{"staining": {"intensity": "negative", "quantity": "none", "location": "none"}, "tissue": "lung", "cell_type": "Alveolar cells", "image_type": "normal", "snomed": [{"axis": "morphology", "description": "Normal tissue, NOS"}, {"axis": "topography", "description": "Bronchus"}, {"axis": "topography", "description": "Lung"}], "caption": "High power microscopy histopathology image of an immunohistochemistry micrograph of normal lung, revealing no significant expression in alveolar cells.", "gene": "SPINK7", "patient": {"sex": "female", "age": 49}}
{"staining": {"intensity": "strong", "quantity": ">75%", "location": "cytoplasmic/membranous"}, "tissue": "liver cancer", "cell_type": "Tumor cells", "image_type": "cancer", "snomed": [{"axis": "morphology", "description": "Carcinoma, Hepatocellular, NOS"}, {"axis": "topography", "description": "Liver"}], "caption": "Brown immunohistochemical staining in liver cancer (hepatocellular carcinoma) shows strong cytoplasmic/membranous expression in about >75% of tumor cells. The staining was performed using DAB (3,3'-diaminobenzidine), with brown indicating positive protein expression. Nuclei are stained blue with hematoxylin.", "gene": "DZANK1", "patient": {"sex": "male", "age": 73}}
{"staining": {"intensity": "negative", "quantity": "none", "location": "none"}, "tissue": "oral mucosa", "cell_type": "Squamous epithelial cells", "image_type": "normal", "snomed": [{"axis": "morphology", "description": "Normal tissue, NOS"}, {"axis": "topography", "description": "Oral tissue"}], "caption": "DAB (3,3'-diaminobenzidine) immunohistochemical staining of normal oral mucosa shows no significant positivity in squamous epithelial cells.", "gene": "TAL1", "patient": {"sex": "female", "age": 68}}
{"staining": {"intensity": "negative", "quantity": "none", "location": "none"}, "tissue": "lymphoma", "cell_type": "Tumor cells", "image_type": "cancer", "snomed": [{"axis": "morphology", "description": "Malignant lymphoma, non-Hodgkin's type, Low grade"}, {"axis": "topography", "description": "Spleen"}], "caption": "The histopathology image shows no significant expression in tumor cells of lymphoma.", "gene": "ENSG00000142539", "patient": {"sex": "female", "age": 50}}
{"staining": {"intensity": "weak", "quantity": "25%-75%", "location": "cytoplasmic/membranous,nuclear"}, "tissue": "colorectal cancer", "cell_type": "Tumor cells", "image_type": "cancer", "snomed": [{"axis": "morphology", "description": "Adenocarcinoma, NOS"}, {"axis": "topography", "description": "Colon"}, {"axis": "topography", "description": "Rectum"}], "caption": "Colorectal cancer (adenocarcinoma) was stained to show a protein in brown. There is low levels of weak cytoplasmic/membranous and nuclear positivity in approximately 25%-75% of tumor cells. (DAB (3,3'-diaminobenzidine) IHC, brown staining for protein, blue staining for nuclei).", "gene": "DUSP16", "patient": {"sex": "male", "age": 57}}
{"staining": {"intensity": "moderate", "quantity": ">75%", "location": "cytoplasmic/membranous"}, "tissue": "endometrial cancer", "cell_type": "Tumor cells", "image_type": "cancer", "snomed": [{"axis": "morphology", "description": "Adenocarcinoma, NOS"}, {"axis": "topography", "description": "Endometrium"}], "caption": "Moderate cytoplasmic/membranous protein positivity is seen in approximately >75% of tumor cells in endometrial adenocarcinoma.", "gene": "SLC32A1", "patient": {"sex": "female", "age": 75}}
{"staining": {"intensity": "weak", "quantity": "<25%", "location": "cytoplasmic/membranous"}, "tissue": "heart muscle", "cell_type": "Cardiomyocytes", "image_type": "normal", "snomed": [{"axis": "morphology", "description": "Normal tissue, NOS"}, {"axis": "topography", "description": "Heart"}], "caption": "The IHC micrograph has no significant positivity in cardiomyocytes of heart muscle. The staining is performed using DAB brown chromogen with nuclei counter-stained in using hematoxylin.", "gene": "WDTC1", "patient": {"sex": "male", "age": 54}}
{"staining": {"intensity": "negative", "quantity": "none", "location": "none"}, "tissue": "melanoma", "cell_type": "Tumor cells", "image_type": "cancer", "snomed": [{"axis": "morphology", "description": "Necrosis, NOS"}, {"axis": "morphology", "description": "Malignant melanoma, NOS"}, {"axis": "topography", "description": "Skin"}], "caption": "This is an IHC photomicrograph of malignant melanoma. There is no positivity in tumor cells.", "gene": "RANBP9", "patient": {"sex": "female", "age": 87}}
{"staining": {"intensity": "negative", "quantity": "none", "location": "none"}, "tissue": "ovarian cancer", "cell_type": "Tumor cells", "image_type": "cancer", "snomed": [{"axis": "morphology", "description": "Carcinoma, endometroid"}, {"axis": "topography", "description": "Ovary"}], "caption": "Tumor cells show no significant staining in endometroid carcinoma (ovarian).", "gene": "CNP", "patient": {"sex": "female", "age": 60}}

### Required work
None of the records may be skipped; each is to be repeated exactly.

### Written answer
{"staining": {"intensity": "negative", "quantity": "none", "location": "none"}, "tissue": "lung", "cell_type": "Alveolar cells", "image_type": "normal", "snomed": [{"axis": "morphology", "description": "Normal tissue, NOS"}, {"axis": "topography", "description": "Bronchus"}, {"axis": "topography", "description": "Lung"}], "caption": "High power microscopy histopathology image of an immunohistochemistry micrograph of normal lung, revealing no significant expression in alveolar cells.", "gene": "SPINK7", "patient": {"sex": "female", "age": 49}}
{"staining": {"intensity": "strong", "quantity": ">75%", "location": "cytoplasmic/membranous"}, "tissue": "liver cancer", "cell_type": "Tumor cells", "image_type": "cancer", "snomed": [{"axis": "morphology", "description": "Carcinoma, Hepatocellular, NOS"}, {"axis": "topography", "description": "Liver"}], "caption": "Brown immunohistochemical staining in liver cancer (hepatocellular carcinoma) shows strong cytoplasmic/membranous expression in about >75% of tumor cells. The staining was performed using DAB (3,3'-diaminobenzidine), with brown indicating positive protein expression. Nuclei are stained blue with hematoxylin.", "gene": "DZANK1", "patient": {"sex": "male", "age": 73}}
{"staining": {"intensity": "negative", "quantity": "none", "location": "none"}, "tissue": "oral mucosa", "cell_type": "Squamous epithelial cells", "image_type": "normal", "snomed": [{"axis": "morphology", "description": "Normal tissue, NOS"}, {"axis": "topography", "description": "Oral tissue"}], "caption": "DAB (3,3'-diaminobenzidine) immunohistochemical staining of normal oral mucosa shows no significant positivity in squamous epithelial cells.", "gene": "TAL1", "patient": {"sex": "female", "age": 68}}
{"staining": {"intensity": "negative", "quantity": "none", "location": "none"}, "tissue": "lymphoma", "cell_type": "Tumor cells", "image_type": "cancer", "snomed": [{"axis": "morphology", "description": "Malignant lymphoma, non-Hodgkin's type, Low grade"}, {"axis": "topography", "description": "Spleen"}], "caption": "The histopathology image shows no significant expression in tumor cells of lymphoma.", "gene": "ENSG00000142539", "patient": {"sex": "female", "age": 50}}
{"staining": {"intensity": "weak", "quantity": "25%-75%", "location": "cytoplasmic/membranous,nuclear"}, "tissue": "colorectal cancer", "cell_type": "Tumor cells", "image_type": "cancer", "snomed": [{"axis": "morphology", "description": "Adenocarcinoma, NOS"}, {"axis": "topography", "description": "Colon"}, {"axis": "topography", "description": "Rectum"}], "caption": "Colorectal cancer (adenocarcinoma) was stained to show a protein in brown. There is low levels of weak cytoplasmic/membranous and nuclear positivity in approximately 25%-75% of tumor cells. (DAB (3,3'-diaminobenzidine) IHC, brown staining for protein, blue staining for nuclei).", "gene": "DUSP16", "patient": {"sex": "male", "age": 57}}
{"staining": {"intensity": "moderate", "quantity": ">75%", "location": "cytoplasmic/membranous"}, "tissue": "endometrial cancer", "cell_type": "Tumor cells", "image_type": "cancer", "snomed": [{"axis": "morphology", "description": "Adenocarcinoma, NOS"}, {"axis": "topography", "description": "Endometrium"}], "caption": "Moderate cytoplasmic/membranous protein positivity is seen in approximately >75% of tumor cells in endometrial adenocarcinoma.", "gene": "SLC32A1", "patient": {"sex": "female", "age": 75}}
{"staining": {"intensity": "weak", "quantity": "<25%", "location": "cytoplasmic/membranous"}, "tissue": "heart muscle", "cell_type": "Cardiomyocytes", "image_type": "normal", "snomed": [{"axis": "morphology", "description": "Normal tissue, NOS"}, {"axis": "topography", "description": "Heart"}], "caption": "The IHC micrograph has no significant positivity in cardiomyocytes of heart muscle. The staining is performed using DAB brown chromogen with nuclei counter-stained in using hematoxylin.", "gene": "WDTC1", "patient": {"sex": "male", "age": 54}}
{"staining": {"intensity": "negative", "quantity": "none", "location": "none"}, "tissue": "melanoma", "cell_type": "Tumor cells", "image_type": "cancer", "snomed": [{"axis": "morphology", "description": "Necrosis, NOS"}, {"axis": "morphology", "description": "Malignant melanoma, NOS"}, {"axis": "topography", "description": "Skin"}], "caption": "This is an IHC photomicrograph of malignant melanoma. There is no positivity in tumor cells.", "gene": "RANBP9", "patient": {"sex": "female", "age": 87}}
{"staining": {"intensity": "negative", "quantity": "none", "location": "none"}, "tissue": "ovarian cancer", "cell_type": "Tumor cells", "image_type": "cancer", "snomed": [{"axis": "morphology", "description": "Carcinoma, endometroid"}, {"axis": "topography", "description": "Ovary"}], "caption": "Tumor cells show no significant staining in endometroid carcinoma (ovarian).", "gene": "CNP", "patient": {"sex": "female", "age": 60}}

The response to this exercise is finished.